• _WHAT IS BEING ASKED_
Of the lines below, copy those that hold the word "also".

Extracted data entries

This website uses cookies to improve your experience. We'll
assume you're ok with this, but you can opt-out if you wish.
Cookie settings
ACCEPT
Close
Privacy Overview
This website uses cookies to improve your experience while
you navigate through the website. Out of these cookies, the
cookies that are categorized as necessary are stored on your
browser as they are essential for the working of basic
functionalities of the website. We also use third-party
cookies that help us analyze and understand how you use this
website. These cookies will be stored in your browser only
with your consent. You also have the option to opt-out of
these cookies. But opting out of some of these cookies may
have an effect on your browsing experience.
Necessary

• _COMPLETED EXERCISE_
functionalities of the website. We also use third-party
with your consent. You also have the option to opt-out of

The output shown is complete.